## YOUR INSTRUCTIONS
Go through the material and copy every line in which "vier" appears.

## PROVIDED INFORMATION
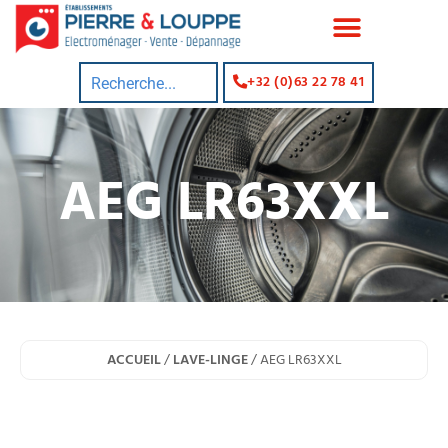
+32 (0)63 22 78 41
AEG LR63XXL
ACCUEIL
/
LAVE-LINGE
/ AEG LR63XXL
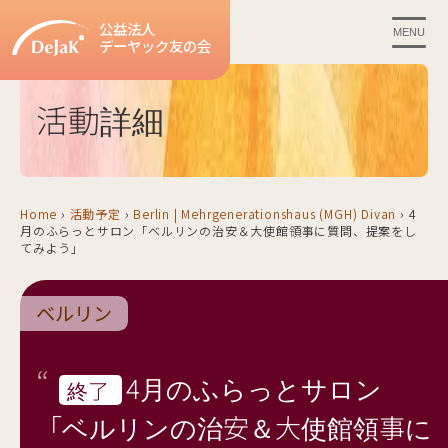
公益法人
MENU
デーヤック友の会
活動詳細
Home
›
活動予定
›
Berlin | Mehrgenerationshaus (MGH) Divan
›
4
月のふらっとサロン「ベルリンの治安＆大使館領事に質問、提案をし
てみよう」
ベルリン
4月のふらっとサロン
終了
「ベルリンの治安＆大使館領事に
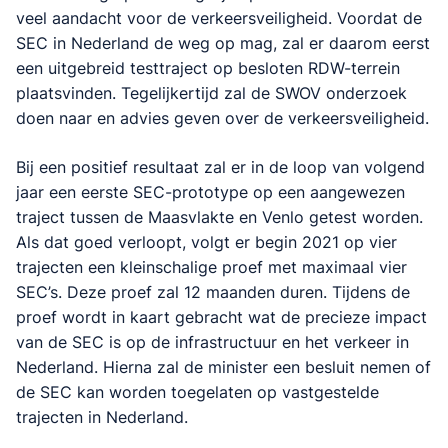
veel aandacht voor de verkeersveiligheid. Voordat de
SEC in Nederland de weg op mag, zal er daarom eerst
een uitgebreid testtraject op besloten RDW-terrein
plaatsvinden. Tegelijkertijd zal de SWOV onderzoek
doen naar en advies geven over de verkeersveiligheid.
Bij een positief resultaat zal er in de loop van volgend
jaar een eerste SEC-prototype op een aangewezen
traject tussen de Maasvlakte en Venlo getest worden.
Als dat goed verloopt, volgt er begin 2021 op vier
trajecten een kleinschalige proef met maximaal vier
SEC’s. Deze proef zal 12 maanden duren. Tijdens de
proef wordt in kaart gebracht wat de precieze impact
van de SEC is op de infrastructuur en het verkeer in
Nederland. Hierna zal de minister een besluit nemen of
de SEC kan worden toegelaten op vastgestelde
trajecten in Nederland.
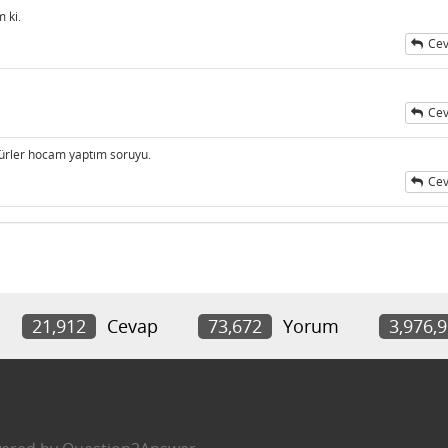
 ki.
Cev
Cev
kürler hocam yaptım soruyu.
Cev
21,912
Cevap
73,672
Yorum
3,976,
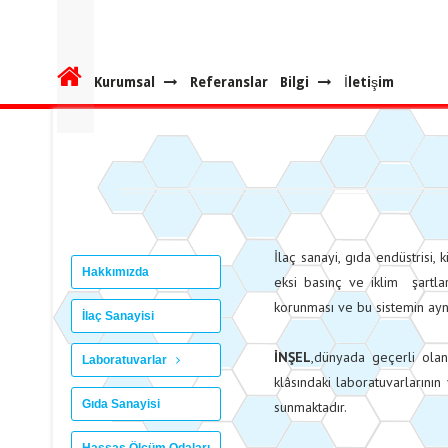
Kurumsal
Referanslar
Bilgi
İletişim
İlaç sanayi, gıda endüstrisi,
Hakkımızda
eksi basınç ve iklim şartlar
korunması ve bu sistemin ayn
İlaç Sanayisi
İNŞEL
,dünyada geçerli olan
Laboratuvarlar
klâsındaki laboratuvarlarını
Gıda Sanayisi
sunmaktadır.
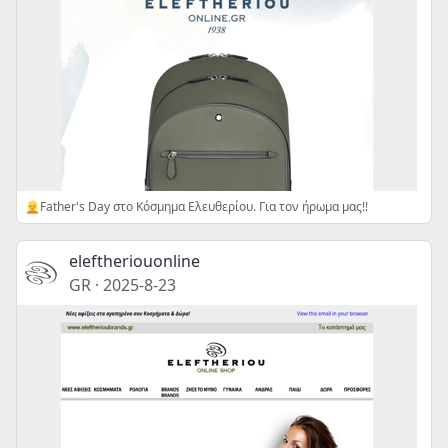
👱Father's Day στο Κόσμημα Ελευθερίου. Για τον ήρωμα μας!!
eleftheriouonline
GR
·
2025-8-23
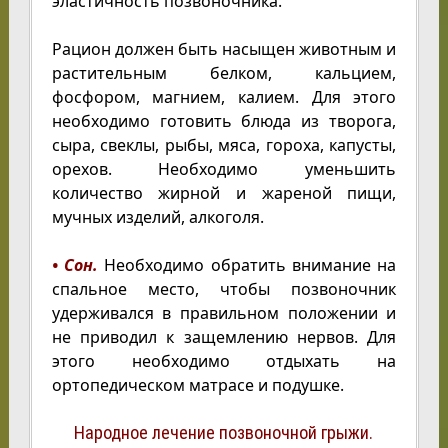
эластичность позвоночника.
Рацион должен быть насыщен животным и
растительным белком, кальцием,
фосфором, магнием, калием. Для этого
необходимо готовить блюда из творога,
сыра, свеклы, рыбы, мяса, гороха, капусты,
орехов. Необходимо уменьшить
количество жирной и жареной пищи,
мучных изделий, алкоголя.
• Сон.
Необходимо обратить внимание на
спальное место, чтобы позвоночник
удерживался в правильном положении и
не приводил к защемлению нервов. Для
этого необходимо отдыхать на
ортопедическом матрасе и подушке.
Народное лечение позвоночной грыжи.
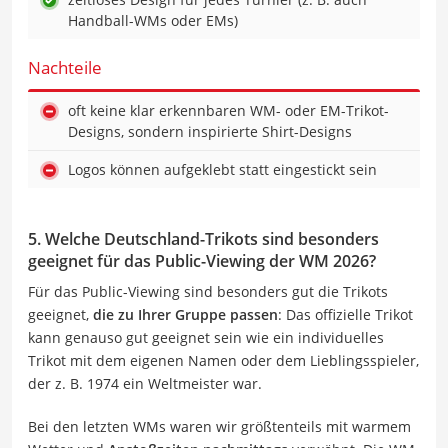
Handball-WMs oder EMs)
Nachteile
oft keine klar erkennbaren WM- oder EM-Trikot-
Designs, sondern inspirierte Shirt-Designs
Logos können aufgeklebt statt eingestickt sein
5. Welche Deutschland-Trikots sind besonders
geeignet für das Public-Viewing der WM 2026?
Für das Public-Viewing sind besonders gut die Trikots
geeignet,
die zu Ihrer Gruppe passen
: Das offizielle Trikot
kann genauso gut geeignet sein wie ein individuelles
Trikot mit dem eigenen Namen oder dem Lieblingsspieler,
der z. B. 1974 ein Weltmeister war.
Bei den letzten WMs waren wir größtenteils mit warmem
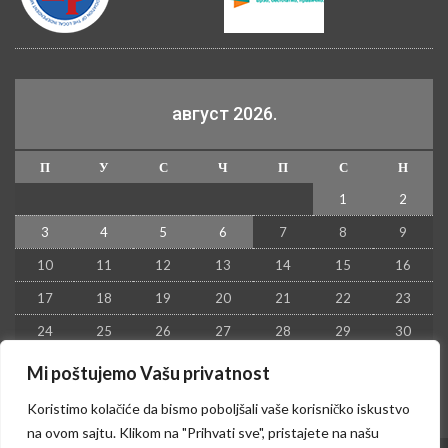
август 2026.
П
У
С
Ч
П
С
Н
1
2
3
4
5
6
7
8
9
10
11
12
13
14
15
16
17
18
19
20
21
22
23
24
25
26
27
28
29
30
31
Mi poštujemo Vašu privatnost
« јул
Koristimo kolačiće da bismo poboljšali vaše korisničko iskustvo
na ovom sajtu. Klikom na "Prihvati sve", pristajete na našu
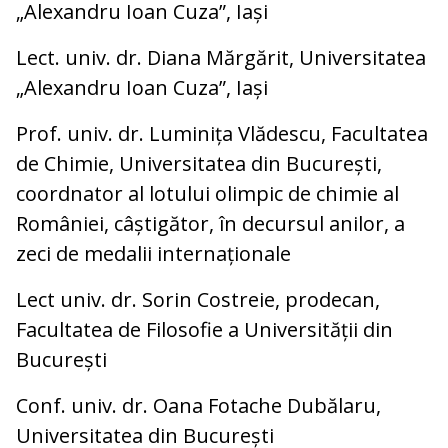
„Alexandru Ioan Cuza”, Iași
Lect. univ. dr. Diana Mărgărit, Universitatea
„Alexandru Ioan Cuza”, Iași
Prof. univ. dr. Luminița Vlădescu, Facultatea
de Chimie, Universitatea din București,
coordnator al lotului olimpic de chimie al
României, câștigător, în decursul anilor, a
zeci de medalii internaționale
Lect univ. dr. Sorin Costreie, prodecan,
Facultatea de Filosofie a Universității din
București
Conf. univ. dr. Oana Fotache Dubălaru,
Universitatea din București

## ANSWER SECTION
Als dat goed verloopt, volgt er begin 2021 op vier
trajecten een kleinschalige proef met maximaal vier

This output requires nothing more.